You make some interesting points, which perhaps tend to shift the discussion towards what is meant by ‘reading’!

Your comments beg the question as to how ‘popular’ individual literary works were meant to be (and what level of so-called ‘popular’ readership we are talking about), which will of course vary from author to author, or even from work to work. However, it by no means follows that what was in some degree ‘popularly’ intelligible or accessible to the ancients will automatically be so for us today - hence one of the reasons for commentary and exegesis.

Even in the ancient world, a ‘popular’ text such as Homer was thought to require commentary - surely that is far more the case today.

No doubt one can over-interpret texts; equally, however, one can under-interpret them by failing to recognise or pay attention to intended allusions and deliberate literary effects.

If one is talking about a sort of skim or superficial reading, gliding over difficult passages and paying limited attention to content, then I suppose one can more or less breeze through a lot of ancient texts; the question then is, however, whether the game is really worth the candle, and whether one might not be as well (or indeed better) off studying high-quality translations.

There’s a safely indeterminate degree of latitude there to hide away in.

No-one is exaggerating the difficulties. It strikes me that John (out of diplomacy, no doubt) understates the case, if anything, when he says that texts can be under-interpreted if there is a failure to recognise intended allusions and deliberate literary effects. They can be under-interpreted even more fundamentally than that of course. When you’re analysing (nobody I’ve ever met can truly be said to read them, unless, as John says, they know the text well already) certain passages of Thucydides or Pindar or Aeschylus’s choruses, of course there is a danger, as with all texts, of taking exegesis too far, but the main problem is usually simply wringing a coherent meaning out of the language in the first place - something that has to be achieved before exegesis in any meaningful sense can even begin to happen.


Your meaning is a little obscure, but the inference seems to be that there is a level of grasping a text even more basic than understanding the meaning of the words - a level that bears little relation, in fact, to how successfully you have interpreted the message of the text but is related primarily to the nature of your “reaction” to whatever the text may or may not be saying.

I’m sure there is a measure of enjoyment to be derived from reading a text when you have limited comprehension of it, but how extensive is your incomprehension able to be before all enjoyment evaporates?

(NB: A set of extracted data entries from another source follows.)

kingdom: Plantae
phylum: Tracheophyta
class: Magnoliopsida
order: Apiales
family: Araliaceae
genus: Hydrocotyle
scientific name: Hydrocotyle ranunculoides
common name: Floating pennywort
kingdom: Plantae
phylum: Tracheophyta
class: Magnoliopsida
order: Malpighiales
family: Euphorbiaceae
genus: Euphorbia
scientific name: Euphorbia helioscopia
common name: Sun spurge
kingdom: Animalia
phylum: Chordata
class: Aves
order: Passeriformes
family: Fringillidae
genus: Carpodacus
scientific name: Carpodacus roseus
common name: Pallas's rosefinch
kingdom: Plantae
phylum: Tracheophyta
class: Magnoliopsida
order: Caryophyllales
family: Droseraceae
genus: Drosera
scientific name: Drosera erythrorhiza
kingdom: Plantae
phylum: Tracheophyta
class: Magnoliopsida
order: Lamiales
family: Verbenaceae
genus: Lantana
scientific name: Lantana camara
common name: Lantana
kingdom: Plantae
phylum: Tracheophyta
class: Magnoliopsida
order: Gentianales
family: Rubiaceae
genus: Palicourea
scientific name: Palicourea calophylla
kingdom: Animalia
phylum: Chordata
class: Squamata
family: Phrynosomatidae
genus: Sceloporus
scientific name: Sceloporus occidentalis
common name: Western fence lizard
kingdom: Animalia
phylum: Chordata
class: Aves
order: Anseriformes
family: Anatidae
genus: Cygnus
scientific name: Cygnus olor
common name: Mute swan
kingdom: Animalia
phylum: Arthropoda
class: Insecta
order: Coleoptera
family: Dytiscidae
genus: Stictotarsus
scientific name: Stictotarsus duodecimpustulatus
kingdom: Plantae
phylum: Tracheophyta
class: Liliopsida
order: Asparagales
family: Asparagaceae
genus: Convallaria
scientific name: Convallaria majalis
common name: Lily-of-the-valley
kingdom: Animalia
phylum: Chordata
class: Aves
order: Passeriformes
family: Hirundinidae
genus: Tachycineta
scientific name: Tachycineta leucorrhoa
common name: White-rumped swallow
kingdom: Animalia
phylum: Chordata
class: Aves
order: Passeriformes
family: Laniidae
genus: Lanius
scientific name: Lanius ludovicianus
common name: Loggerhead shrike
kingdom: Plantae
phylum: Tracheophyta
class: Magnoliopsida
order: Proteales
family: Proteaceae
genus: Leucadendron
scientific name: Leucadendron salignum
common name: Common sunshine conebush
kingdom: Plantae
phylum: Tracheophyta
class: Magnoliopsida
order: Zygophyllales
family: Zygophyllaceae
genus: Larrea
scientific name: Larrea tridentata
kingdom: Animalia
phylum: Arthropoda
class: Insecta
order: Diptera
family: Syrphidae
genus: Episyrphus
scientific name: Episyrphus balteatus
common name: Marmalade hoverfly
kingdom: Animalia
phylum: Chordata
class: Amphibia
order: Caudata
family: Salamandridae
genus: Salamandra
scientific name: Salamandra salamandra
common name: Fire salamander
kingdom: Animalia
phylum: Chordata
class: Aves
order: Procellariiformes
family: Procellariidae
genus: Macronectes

And if there is little or no correlation between comprehension and enjoyment we might be expected to be able to enjoy any text just as much as the next man when he understands it perfectly and we understand barely a word of it. And does this happen? Did Milton’s daughters enjoy the Greek they uncomprehendingly read to their father just as much as he did? Were they “grasping the text at its most basic level”, perhaps, while their father, with his understanding of its minute subtleties, was failing to do so?